Do you self manage? If so, having everything at one location and under one roof would offer economies of scale that you should be able to put a dollar amount on.
Presumably there are more potential buyers for the smaller multis for when it comes time to exit. Having said that, I'd love to find a 10-15 unit MF to sink my teeth into.
I'm interested in hearing the responses you get, as well!

Eric,
which would be more profitable for you ? 1 unit with all the apartments under it, or 3 units? compare your expenses vs income, and try to predict future appreciation. it may be easier to manage and maintain on unit rather than three, but the three units may pay more taxes than the one. will the rent be the same or can you charge more for the 3 units than the apartments in the 1 unit? you are going to need to run the numbers and make a comparison, it's not a matter of preference but a matter of profit in that situation.


@Eric James Sounds like you are in a good spot to grab some more units. Congrats.
In general, I would advise you to go after a single, bigger property, for the economies of scale/time mentioned above. As we have grown our portfolio, we're moving away from smaller properties and are in fact selling the single families we have this year, and talking about selling our duplexes and fourplexes to roll them into a single, bigger asset.
The one consideration you should think about is financing. If you go with a 4-unit or smaller, you can get a traditional, personal loan with 30-year fixed rate money. Once you cross into 5-units or more, you're looking at commercial financing--with shorter amortizations and adjustable rates.
Since we are cash flow buyers, the 30-year fixed rate is the route we chose. Each individual can get up to 10 of those, so you can accumulate a good sized portfolio with that strategy, if you choose to go that route.
Good luck!

Eric James It really depends what you're after. I like the simplicity of 5+ unit properties. You're not competing with house-hackers, you can "force appreciation" through rent increases, you have less roof/siding/quarterly pest control expenses/etc. per unit, you stand a chance of developing a tenant wait-list. But you have a 20 or 25 year amortization period, usually a 5 or 7 year loan term with a balloon, full-recourse loan, slightly higher insurance premiums, etc.
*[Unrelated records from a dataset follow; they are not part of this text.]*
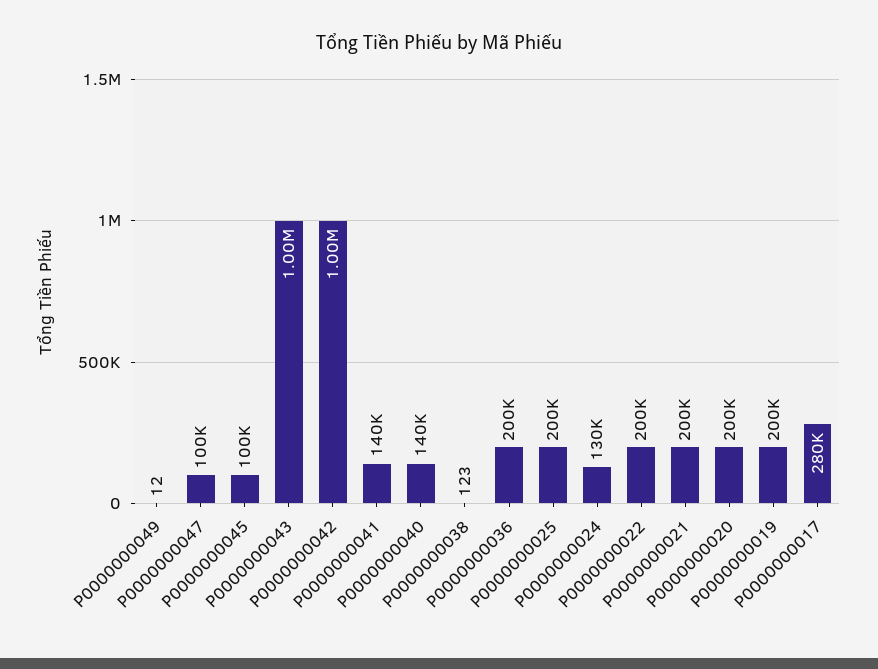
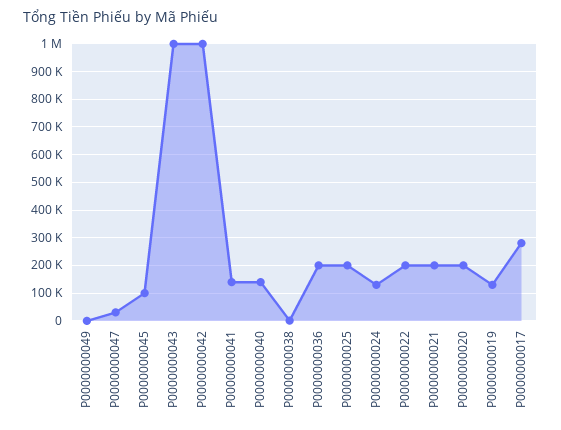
P0000000047: 100000 -> 25000
P0000000019: 200000 -> 125000

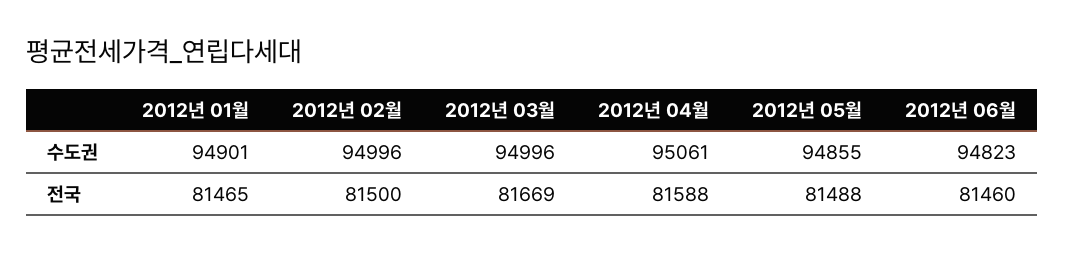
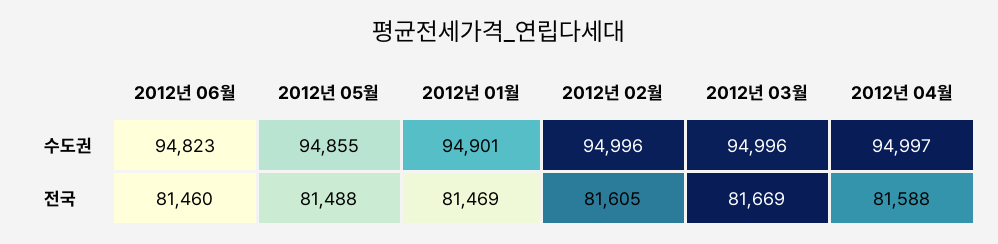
2012년 04월, 수도권: 95061 -> 94997
2012년 01월, 전국: 81465 -> 81469
2012년 02월, 전국: 81500 -> 81605

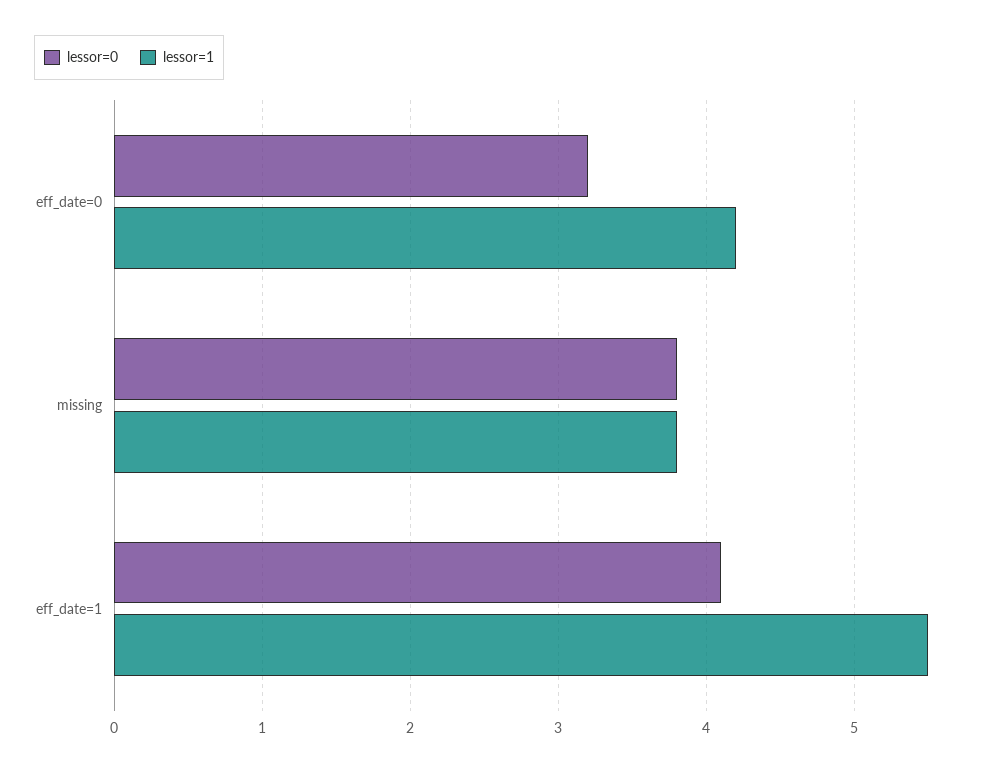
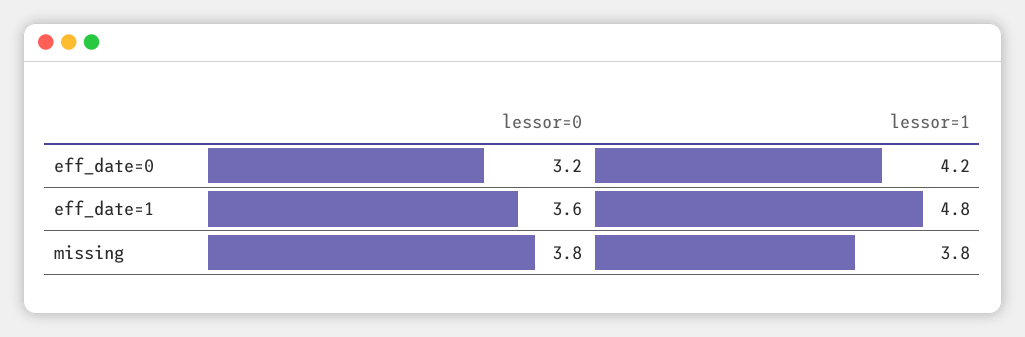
lessor=0, eff_date=1: 4.1 -> 3.6
lessor=1, eff_date=1: 5.5 -> 4.8

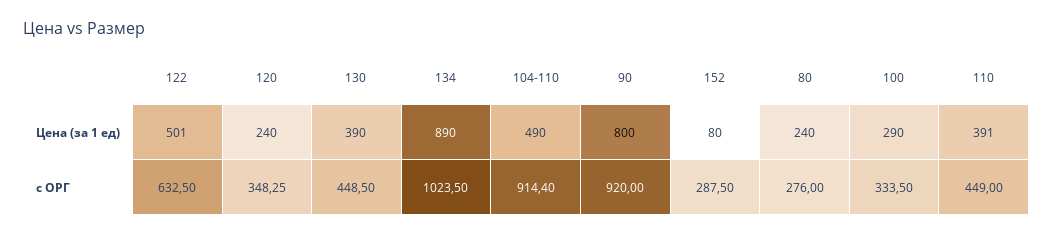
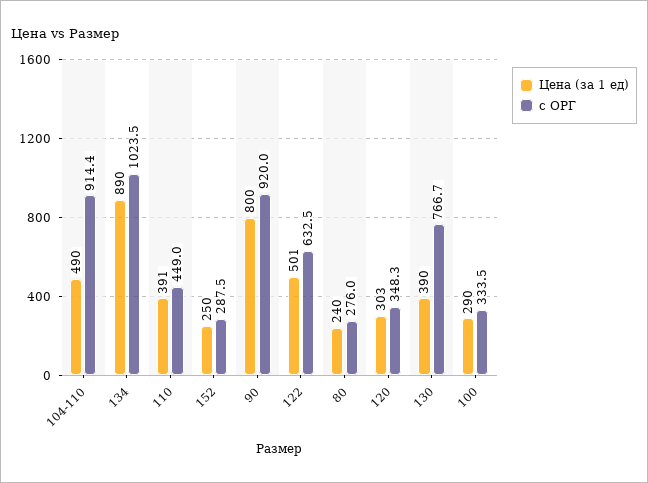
Цена (за 1 ед), 120: 240 -> 303
Цена (за 1 ед), 152: 80 -> 250
с ОРГ, 130: 448.5 -> 766.7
I think you can argue "preference" but I think it's hard to argue definitively that one option is better than the other (except in hindsight).


@Eric james I own a '12 unit apartment complex' that is just 3 quads next to each other. Operationally there is no difference. Even larger complexes are much the same. 12 8 unit buildings are colocated are exactly the same as a 96 unit apartment complex.
Because of arbitrary rules there is are lending differences and transactional differences.
But Operationally and financially it's the exact same thing.